The first painting I saw was of this horse.



The explanatory card off to the side helped me understand this work of art:

Early in her career, Susan Rothenberg made several paintings featuring a single horse, which, although plainly representational, served as opportunities for the artist to experiment with abstraction. Of her horse motif, Rothenberg has said, "I think it was a surrogate for dealing with a human being, but at the same time it was neutral enough and I had no emotional relationship to horses...I needed something alive, I guess. I couldn't use an object. I'm not a still life painter. The horse was just a quiet image. I was able to stick to the philosophy of the day--keeping the painting flat and anti-illusionist--but I also got to use this big, soft, heavy, strong, powerful form.

It seems, at the end, like Rothenberg is developing the emotional relationship with the horse she lacked earlier in the paragraph.


June 19, 2006

Manhattan



Lance and I took the train from New Jersey into Manhattan today. That meant we were with the commuters on packed train. We stood for over an hour. Then, we took the subway from Penn Station up to 110th Street to see the largest cathedral in the world, St. John the Divine.

I will post pictures from the cathedral later. I took over 280 pictures today. Most were worthless, but there were enough interesting ones to keep this weblog busy for a while. Above is an apartment building on 110th Street that I thought looked intriguing.

After the Cathedral, we took a trek through Central Park, which is particularly beautiful this time of year.



This is one of the drivers of the many horse-drawn carriages which carry tourists through the park.



Can you imagine dressing up to go out in New York only to discover your eyewear on a horse?

The trees in Central Park were planted in the 1860s and are beautifully mature. Yet, the skyscrapers tower above them. You can get far enough into the park so the city noises are barely audible, yet you can suddenly look up and see evidence that you are in the middle of one of the world's great cities.

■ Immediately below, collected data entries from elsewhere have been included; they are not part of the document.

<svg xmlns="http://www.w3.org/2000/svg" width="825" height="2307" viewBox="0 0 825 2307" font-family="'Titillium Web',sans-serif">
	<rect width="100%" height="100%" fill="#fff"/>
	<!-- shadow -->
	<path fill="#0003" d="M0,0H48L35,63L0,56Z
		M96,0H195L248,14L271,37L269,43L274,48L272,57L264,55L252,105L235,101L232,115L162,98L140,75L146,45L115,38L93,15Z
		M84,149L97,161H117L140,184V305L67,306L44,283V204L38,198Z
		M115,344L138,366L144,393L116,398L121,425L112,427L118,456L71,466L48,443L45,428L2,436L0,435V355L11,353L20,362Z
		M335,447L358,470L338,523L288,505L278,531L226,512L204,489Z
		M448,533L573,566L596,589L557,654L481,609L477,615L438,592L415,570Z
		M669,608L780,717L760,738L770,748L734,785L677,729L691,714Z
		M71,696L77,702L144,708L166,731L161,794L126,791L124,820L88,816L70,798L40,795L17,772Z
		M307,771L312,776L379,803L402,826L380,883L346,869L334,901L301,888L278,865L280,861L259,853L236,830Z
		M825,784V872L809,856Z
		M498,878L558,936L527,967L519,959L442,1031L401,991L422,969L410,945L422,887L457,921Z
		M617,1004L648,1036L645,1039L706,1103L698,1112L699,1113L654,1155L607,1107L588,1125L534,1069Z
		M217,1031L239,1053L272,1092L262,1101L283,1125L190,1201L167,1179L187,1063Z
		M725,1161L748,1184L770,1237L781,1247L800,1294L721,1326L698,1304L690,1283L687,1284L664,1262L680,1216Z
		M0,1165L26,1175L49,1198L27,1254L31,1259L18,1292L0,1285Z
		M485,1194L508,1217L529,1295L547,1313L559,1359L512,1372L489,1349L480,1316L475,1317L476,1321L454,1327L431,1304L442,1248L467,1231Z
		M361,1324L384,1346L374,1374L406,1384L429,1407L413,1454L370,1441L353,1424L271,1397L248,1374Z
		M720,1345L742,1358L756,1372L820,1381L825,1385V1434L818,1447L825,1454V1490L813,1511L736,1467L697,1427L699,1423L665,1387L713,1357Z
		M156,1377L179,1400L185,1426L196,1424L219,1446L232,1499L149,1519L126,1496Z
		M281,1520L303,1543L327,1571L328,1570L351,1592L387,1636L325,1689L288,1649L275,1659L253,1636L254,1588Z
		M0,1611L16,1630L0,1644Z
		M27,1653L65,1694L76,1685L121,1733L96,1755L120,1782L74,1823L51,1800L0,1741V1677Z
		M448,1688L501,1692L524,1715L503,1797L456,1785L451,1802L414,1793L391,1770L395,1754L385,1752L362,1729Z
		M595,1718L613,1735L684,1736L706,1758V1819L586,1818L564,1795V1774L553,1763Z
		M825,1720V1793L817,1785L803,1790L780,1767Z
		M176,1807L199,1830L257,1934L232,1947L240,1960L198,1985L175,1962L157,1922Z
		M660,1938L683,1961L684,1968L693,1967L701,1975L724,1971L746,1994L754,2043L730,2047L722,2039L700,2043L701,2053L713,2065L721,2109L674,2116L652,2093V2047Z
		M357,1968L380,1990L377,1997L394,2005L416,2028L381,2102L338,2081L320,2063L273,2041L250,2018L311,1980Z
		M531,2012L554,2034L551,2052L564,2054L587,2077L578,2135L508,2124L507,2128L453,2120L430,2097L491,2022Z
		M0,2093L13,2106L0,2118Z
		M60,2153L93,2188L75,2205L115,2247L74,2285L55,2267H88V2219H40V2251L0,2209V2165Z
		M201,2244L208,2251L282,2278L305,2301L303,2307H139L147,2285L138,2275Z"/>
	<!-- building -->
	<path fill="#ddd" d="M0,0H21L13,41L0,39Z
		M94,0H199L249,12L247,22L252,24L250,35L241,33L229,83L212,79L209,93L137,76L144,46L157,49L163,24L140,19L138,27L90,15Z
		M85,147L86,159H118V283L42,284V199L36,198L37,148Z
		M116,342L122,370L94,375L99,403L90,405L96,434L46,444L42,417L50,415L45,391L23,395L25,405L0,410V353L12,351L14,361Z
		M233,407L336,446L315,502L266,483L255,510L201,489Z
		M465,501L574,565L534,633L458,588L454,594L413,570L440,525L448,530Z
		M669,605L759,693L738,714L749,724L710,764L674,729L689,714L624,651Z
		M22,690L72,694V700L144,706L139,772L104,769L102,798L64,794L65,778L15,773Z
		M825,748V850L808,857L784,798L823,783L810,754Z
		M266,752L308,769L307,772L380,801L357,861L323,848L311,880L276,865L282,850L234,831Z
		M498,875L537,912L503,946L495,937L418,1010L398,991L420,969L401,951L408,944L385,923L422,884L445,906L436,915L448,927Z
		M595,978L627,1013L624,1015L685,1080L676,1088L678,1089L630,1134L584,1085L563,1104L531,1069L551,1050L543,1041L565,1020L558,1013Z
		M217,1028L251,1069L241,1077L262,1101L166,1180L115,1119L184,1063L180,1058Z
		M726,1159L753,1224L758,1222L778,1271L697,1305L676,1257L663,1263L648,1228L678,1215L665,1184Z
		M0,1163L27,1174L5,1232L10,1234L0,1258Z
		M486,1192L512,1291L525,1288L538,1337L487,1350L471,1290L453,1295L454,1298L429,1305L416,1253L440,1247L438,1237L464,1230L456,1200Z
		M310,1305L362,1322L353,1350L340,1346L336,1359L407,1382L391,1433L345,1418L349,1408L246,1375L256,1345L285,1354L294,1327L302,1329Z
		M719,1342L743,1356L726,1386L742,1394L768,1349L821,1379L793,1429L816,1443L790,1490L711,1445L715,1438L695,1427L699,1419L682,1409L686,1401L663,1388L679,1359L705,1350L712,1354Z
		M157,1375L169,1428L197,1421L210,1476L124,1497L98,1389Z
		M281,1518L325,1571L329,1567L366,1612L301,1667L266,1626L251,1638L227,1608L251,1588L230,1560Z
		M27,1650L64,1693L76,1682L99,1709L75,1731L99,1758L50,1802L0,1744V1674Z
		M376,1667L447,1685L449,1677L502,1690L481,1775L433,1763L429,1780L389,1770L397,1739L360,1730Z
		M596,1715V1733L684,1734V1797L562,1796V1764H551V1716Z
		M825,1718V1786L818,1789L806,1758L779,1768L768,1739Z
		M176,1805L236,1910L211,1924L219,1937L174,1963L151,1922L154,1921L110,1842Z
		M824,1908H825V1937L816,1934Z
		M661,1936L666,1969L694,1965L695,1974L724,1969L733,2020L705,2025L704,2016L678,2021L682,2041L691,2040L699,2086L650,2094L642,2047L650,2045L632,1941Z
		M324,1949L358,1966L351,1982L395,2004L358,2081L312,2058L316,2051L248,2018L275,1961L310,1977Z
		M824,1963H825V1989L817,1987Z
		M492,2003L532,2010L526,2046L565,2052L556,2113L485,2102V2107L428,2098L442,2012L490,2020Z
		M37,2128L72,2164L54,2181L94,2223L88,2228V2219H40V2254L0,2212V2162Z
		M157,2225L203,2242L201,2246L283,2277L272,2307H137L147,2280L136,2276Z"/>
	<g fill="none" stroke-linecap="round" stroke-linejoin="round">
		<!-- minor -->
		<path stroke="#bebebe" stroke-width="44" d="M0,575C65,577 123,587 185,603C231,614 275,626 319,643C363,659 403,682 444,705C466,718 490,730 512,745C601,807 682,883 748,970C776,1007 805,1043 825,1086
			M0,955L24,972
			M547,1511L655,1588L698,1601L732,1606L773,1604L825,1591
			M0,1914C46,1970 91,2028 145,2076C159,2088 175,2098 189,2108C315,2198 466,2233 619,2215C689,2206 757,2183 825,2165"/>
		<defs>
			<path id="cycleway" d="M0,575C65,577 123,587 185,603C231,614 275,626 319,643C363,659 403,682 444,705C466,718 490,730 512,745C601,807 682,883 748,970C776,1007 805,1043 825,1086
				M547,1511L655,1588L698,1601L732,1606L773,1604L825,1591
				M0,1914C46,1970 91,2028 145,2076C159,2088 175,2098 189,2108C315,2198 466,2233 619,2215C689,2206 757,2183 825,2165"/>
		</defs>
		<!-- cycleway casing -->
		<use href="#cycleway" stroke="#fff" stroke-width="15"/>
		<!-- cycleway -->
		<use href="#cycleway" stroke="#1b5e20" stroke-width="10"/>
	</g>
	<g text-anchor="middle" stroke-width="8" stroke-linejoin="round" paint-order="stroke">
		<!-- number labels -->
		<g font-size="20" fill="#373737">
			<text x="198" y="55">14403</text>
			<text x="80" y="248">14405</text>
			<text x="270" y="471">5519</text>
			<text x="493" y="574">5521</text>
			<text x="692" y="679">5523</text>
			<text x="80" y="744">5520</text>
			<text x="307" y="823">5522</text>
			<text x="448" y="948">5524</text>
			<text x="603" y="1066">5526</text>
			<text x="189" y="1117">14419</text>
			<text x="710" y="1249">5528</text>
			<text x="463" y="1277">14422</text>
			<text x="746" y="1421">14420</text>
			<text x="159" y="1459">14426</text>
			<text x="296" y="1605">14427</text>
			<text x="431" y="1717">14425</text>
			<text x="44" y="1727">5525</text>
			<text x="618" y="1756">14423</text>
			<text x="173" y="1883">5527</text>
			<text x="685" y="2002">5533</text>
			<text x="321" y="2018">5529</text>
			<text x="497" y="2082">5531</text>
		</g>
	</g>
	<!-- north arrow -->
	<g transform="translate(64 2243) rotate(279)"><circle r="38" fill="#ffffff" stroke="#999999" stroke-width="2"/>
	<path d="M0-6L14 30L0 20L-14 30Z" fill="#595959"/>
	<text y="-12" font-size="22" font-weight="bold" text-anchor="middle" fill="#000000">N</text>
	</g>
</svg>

I focused the camera on this beautiful poster of the statue of liberty for a long time before it started to move and I realized it was on the side of a bus.



This gargoyle is guarding an apartment building on 110th St.


June 18, 2006

Jersey shore



With the temperatures reaching the mid-nineties in central New Jersey, we headed out to the shore like the people of New York and New Jersey have for a couple of hundred years.



We weren't the only ones with the idea. On the shore, the temperature was 80 degrees. For as far as the eye could see north and south, the shore was packed with people. It cost seven dollars to get a bracelet which allowed you on the beach. Parking was a bit of a trick.

Above are Lance, Teresa and Annika as we waited for Mark to park the car. A little while after this photo was taken, a seagull pooped in Teresa's hair.



The waves were up. Young kids were surfing. Lance, Mark and Annika played in the waves. Teresa stayed on shore and guarded the wallets. I finally got rid of my camera and played in the waves a little, although the Atlantic was 61 degrees today.



Lance falls into the cold water when hit by a big wave.